The last project that Brandon mentioned that he was involved in was a heteroplasmy study. When mitochondria divide, they divide just like bacteria do. They do binary fission, meaning that they grow until they eventually split in half. For mitochondria, they do not undergo the process of recombination; instead, they always split in half and directly copy their entire genome from start to finish, preferable no mutations. Thus, there should be direct copies from one generation to the next, meaning that our mitochondria should be conserved. Heteroplasmy is what happens when one copy is different from the other for some reason. Those kinds of mutations are what Brandon was trying to look at. Specifically, Brandon is trying to see if these mutations are related to genetic human diseases such as cancer and potentially sickle cell disease.
For this project, Brandon is asking the question: within a single person, how many different copies of how many different mitochondrial genomes do we see? He then plotted his data on a graph. For people who have who are in the zero column, that means that all of their mitochondria have the same genomes, no mutations. For people in column one, they have at least one outlying mitochondria and it has at least one mutation and so on.

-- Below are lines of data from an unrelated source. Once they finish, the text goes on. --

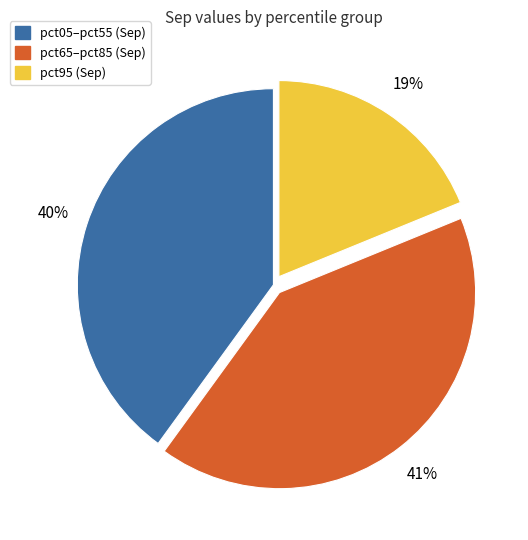

How many slices are in this pie chart?

3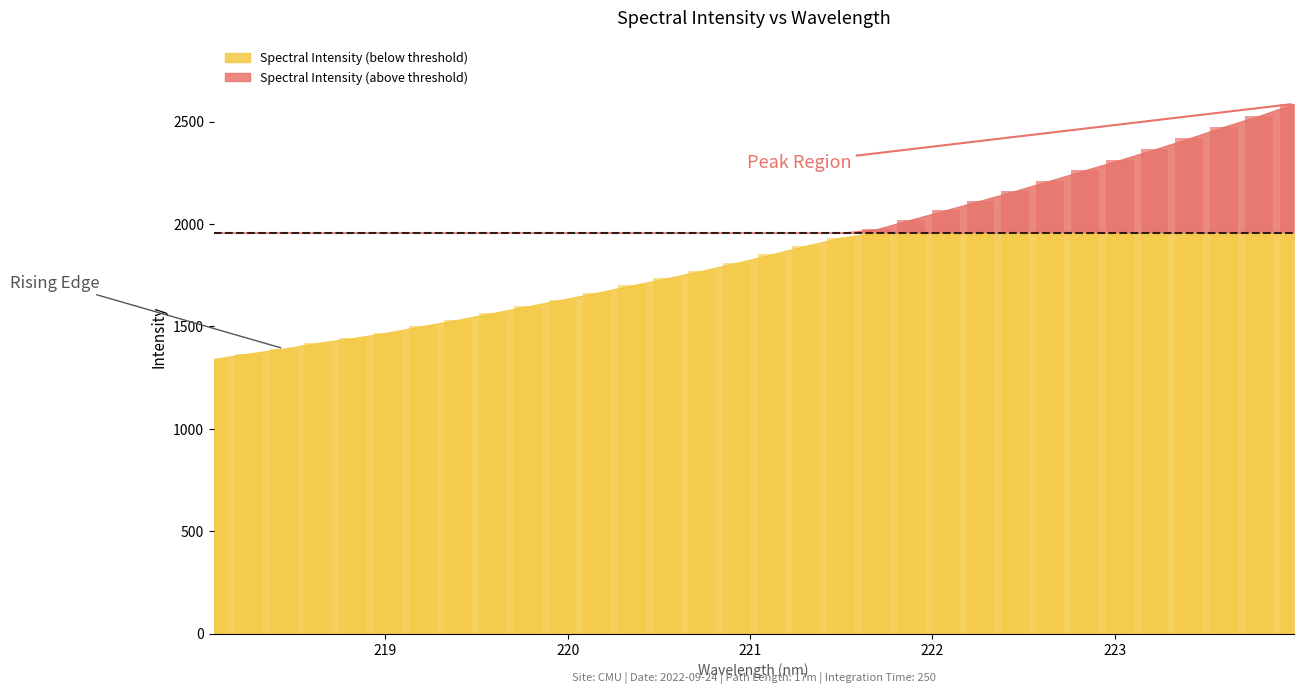

Reading left to right, list all the values displayed in this chart.

1341.0	1367.1	1391.4	1419.6	1442.9	1470.1	1501.8	1532.2	1565.0	1598.2	1631.0	1664.6	1700.1	1735.1	1771.1	1810.4	1851.4	1894.0	1933.3	1973.7	2021.1	2067.2	2114.1	2161.6	2211.7	2262.4	2312.7	2364.0	2418.7	2475.1	2527.7	2586.5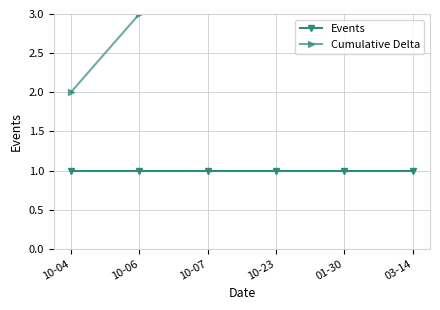

Is the value of Events at 10-06 greater than the value of Cumulative Delta at 10-23?

No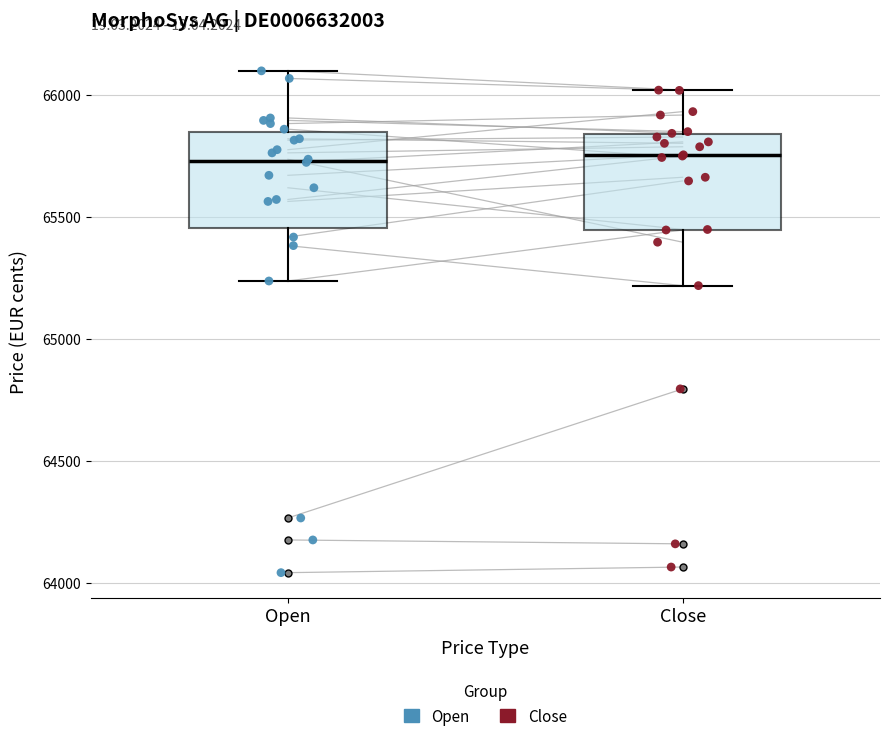

Reading left to right, read every box against the y-axis: the position of its median line, the range the box covers, and the ends of its whiskers. The values are not printed on the chart, so give them approximately, as read against the axis.

Open: median 65750, box 65450 to 65850, whiskers 65250 to 66100
Close: median 65750, box 65450 to 65850, whiskers 65200 to 66000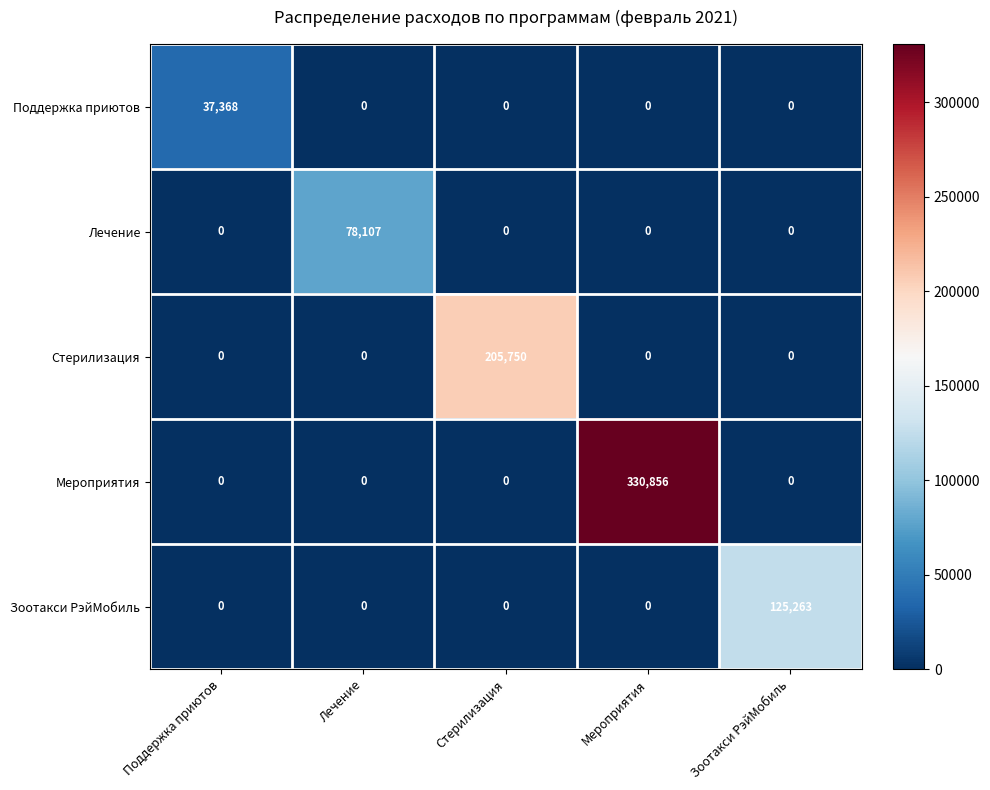

What is the total value across all series at Стерилизация?

205750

As mentioned before, some mutations do not actually have any effect on us; however, with mitochondria, if you see a mutation, it has been shown that it usually suggests that a problem has occurred, or that it will cause problem. If you try to change the mitochondrial genome, scientists have found that the mitochondria is really sensitive to changes and that it just doesn't work as well. In contrast, if you give a random mutation to a human genome, it is probably going to still keep working. Brandon found that in the OMG-SCD sickle cell disease cohort, there are lots of people that have at least one heteroplasmy, which raises questions if there actually is an association between mutation in the mitochondria and sickle cell disease.
Overall, my interview with Brandon showcased the amount of things that you can study with a dataset. Each dataset provides you with a ton of possible avenues and it entirely matters on your enthusiasm to come up with a project idea. Furthermore, our discussion really highlighted the immense potential of the genomic and genetics field. With the completion of the human genome project in 2003, we have the ability to ask a lot more complex scientific questions. Hopefully, with the continued advancement of both of these fields, we can continue to cure genetic disease such as cancer and sickle cell disease, moving us closer to a future where genetic diseases are a thing of the past.